Intelligence brief: GoM output still rising; Premier eyes tax offsets with North Sea purchase

Decommissioning news you need to know.

Premier Oil's acquisition of E.ON's North Sea assets comes with an added tax benefit (Image credit: Premier Oil)

Related Articles

GoM oil production rising – barely

Production in the Gulf of Mexico continues to grow, but only just, even with the benchmark spot oil price sliding to less than $30 per barrel.

GoM production was 0.1 million barrels-per-day (MMbbl) higher in the US Energy Information Administration’s (EIA) January 2016 estimate than nine months earlier. Total US production has fallen 0.5 MMbbl/d since April. The EIA estimates production will decrease from an average of 9.4 MMbbl/d in 2015 to 8.7 MMbbl/d in 2016 and 8.5 MMbbl/d in 2017.

The number of rigs actively exploring for or developing oil or natural gas in the GoM stood at 27 in the second week of January, almost half of the 53 recorded by Baker Hughes in its weekly rig count in the corresponding period last year.

Premier eyes tax offsets with North Sea acquisition

Premier Oil’s proposed $120 million acquisition of E.ON’s North Sea assets comes with about £250 million (US$360 million) in historic tax payments to be recouped upon future decommissioning expenditure, Premier told the London Stock Exchange.

The deal also outlines a mechanism by which E.ON will share the costs of decommissioning the Ravenspurn and Johnston fields, scheduled to take place in 2019-21, up to an agreed cap.

E.ON has incurred tax losses of about £500 million over the duration of its operations in the North Sea, a Premier Oil spokesperson told DecomWorld.

Under a new tax regime introduced in the UK in 2013, businesses undertaking decommissioning projects are entitled to tax reliefs of up to 50% on historic tax losses, or 75% for older fields.

In a note on the new tax regime last year, PwC noted that firms could generate a new business model worth billions by “collaborating better and exploiting tax reliefs” in regard to decommissioning projects. The UK has also introduced the Decommissioning Relief Deed, a contractual guarantee that cannot be overridden by future legislation, ensuring government refunds will not be lower than those outlined under the new rules.

Union calls for expedition of UK offshore decom

The GMB general trade union has urged the UK government to ensure there are no delays in offshore decommissioning, warning that to do otherwise would be “catastrophic” for jobs and investment.

Failure to do so “will almost certainly ensure UK yards in Scotland and the north-east of England will miss out on the opportunity decommissioning presents with work going abroad and expertise being developed in places like Norway, not the UK,” the union wrote in a letter to Amber Rudd, Secretary of State for Energy and Climate Change.
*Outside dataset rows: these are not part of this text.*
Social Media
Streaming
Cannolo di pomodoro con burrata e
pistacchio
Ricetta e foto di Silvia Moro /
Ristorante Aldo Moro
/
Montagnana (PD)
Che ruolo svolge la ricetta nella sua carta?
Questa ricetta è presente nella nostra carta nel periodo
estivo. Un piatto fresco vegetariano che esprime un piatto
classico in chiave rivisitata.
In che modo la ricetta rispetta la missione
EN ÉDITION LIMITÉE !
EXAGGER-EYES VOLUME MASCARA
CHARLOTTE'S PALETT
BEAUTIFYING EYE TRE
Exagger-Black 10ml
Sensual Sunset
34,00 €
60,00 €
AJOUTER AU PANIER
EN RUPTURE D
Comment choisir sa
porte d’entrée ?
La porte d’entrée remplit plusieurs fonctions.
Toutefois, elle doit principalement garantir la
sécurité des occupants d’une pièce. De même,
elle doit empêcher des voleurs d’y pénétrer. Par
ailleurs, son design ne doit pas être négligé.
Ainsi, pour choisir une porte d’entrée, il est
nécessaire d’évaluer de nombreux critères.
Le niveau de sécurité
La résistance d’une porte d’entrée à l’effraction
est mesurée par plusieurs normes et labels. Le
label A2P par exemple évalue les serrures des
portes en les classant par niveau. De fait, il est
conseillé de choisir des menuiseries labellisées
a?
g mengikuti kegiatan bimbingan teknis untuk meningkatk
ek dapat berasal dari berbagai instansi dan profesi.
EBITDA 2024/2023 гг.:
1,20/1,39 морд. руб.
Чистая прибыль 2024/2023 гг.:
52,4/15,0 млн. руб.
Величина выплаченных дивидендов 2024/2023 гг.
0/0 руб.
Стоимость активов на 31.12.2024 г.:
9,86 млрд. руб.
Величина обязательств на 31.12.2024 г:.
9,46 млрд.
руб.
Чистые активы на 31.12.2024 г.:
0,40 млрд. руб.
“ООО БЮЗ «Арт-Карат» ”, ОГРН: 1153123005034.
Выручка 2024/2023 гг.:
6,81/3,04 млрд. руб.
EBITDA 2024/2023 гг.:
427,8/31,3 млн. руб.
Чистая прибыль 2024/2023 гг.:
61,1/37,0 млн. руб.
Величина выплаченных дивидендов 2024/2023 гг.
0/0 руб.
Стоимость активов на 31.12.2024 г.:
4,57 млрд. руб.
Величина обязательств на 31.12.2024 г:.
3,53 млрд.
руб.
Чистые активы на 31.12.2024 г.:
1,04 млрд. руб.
About 65,000 workers, or 15% of all employees in the UK’s offshore oil and gas sector, lost their jobs in the 20 months from January 2014, industry trade body Oil & Gas UK said in a September 2015 report. BP last week confirmed it would lay off 20% of its 3,000 North Sea employees and contractors.

GMB expressed its concern that the Energy Bill due for a second reading in the lower house of parliament on January 18 was over-emphasizing the role of the government’s Oil and Gas Authority in promoting carbon capture and storage “at the expense of necessary decisions that need to be taken regarding offshore installation decommissioning”.

If the bill passes, the OGA will be required to develop facilities for carbon storage as part of efforts to meet targets set out in the Climate Change Act 2008, which stipulates that the UK carbon account for 2050 be lower than the 1990 baseline.

The bill also outlines a principle objective of maximizing the economic return of UK petroleum, while retaining oversight of the decommissioning of oil and gas infrastructure, and securing its re-use for transportation and storage of greenhouse gases.

According to CMS Legal Services, one of the primary implications is that operators of offshore installations will have to comply with the OGA’s strategy. A public consultation on a draft strategy was supposed to take place in the second half of 2015, but that draft has yet to be published, CMS noted.